Koichiro Matsuura
Han transcurrido ya diez años desde que la UNESCO proclamó el 23 de abril Día Mundial del Libro y del Derecho de Autor. La celebración de este Día, que suscita cada vez más adhesiones, dejó claro desde el principio cuán importante ocasión supone para reflexionar e informar sobre un tema que requiere especial atención. Hoy lo celebran millones de personas de más de cien países, aglutinadas en torno a centenares de asociaciones, escuelas, organismos públicos, colegios profesionales y empresas privadas.
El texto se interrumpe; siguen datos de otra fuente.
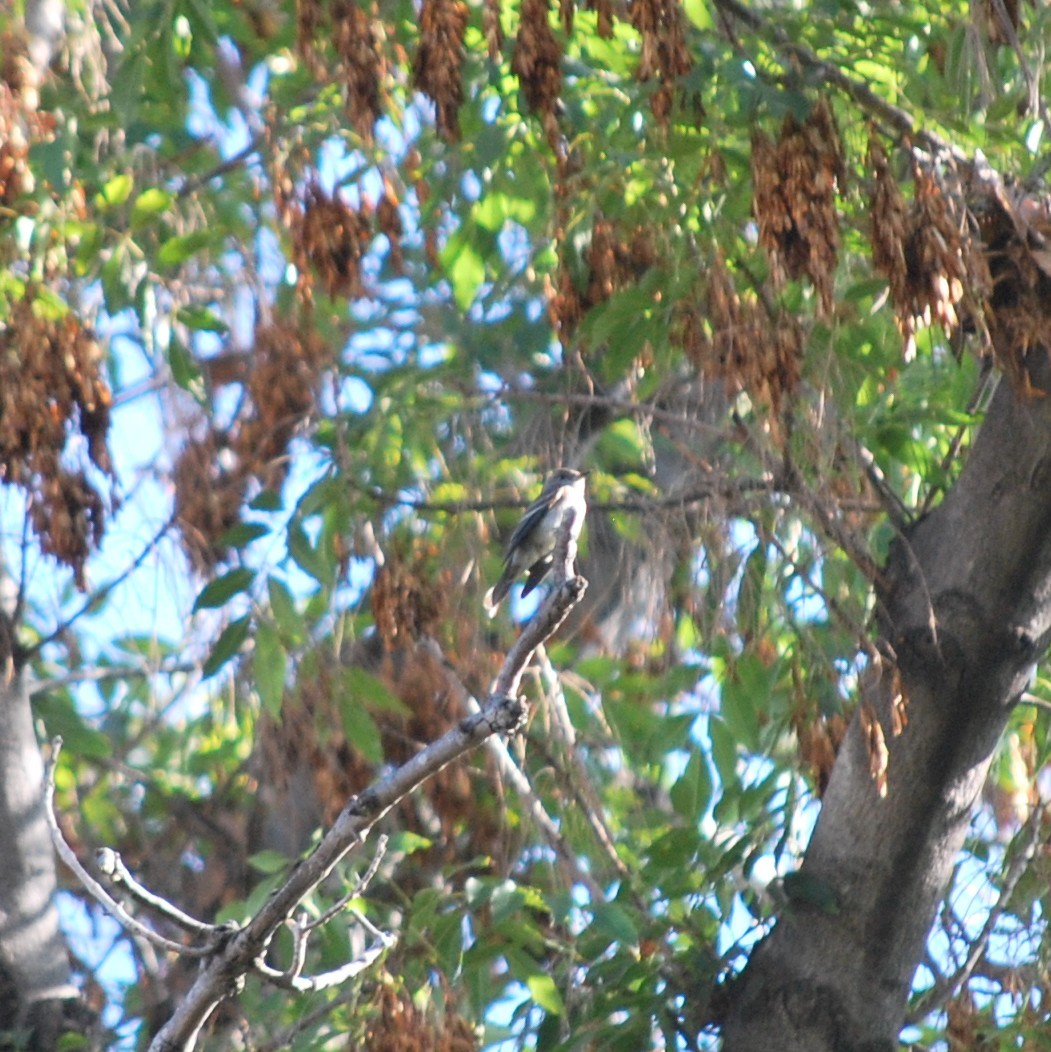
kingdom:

En el curso de estos diez años, el Día Mundial del Libro y del Derecho de Autor ha servido para atraer a la causa de los libros y del derecho de autor a gran número de personas de todos los continentes y orígenes culturales. Ello les ha permitido descubrir, valorar y explorar muchas vertientes distintas del mundo editorial: el libro como vehículo de valores y conocimientos y como depositario del patrimonio inmaterial; el libro como puerta de acceso a la diversidad de las culturas y como instrumento de diálogo; o el libro como fuente de ingresos materiales y obra de creadores protegidos por el derecho de autor. Todas esas facetas del libro han sido objeto de numerosas iniciativas de sensibilización y promoción que han surtido efectos reales, aunque no por ello haya que dejar de trabajar con el mayor empeño.
Desde el año 2000, el Día Mundial del Libro y del Derecho de Autor ha dado pie a otra iniciativa propuesta por las organizaciones profesionales, con el concurso de la UNESCO y el apoyo de los Estados: la Capital Mundial del Libro. Cada año se elige una ciudad, que se compromete a recoger el testigo del Día Mundial y, con iniciativas propias, alimentar la dinámica creada por su celebración hasta el año siguiente. Casi todas las regiones del mundo, cada una en su momento, han participado ya en el proceso, que de este modo convierte las festividades en torno al libro y el derecho de autor en una actividad incesante para extender todavía más, tanto geográfica como culturalmente, la presencia e influencia de los libros.
En los últimos años ha quedado patente que el Día Mundial puede constituir una fecha simbólica para lanzar grandes operaciones de apoyo, especialmente en América Latina y África. Los acontecimientos del 2005, un año marcado desde el principio por la necesidad de responder con una acción concertada y solidaria a las espantosas calamidades provocadas por el maremoto de Asia sudoriental, demuestran cuán necesario es reconocer el valor de los libros como instrumento de reconstrucción económica y moral.
El libro es, en efecto, el signo de un universo que renace económicamente gracias a la vasta cadena de actividades y profesiones generadoras de ingresos a la que da origen. El derecho de autor, que protege la explotación lícita de los frutos del ingenio humano, es también un elemento fundamental en este contexto. El libro, más allá de su importancia sectorial, constituye una herramienta de aprendizaje, intercambio y actualización de conocimientos, indispensable para ejercer cualquier oficio en cualquier sector, desde la producción hasta el comercio o los servicios, y por tal razón es un ingrediente básico de la vida económica e industrial de un país.
A esta función propia en la reconstrucción material se agrega el importante papel psicológico y sentimental que los libros pueden desempeñar en las escuelas y bibliotecas, así como en el hogar, facilitando, con un retorno a la lectura paralelo al retorno a la normalidad, la superación de los traumatismos generados por el desastre y la capacidad de afrontarlos racionalmente.
Por ello no es en absoluto casual que la reconstitución de los eslabones de la cadena editorial dañados por el tsunami haya sido objeto de varias iniciativas de solidaridad internacional, cuyos beneficiarios las solicitaron en primer lugar.
A la luz de esas experiencias, que una vez más han puesto de relieve la excepcional importancia de los libros en todo tipo de circunstancias de la vida social, me dirijo a los responsables políticos, agentes económicos y componentes de la sociedad civil para invitarlos a que se asocien al Día Mundial del Libro y del Derecho de Autor con entusiasmo, creatividad y generosidad.
El autor es Director General de la UNESCO.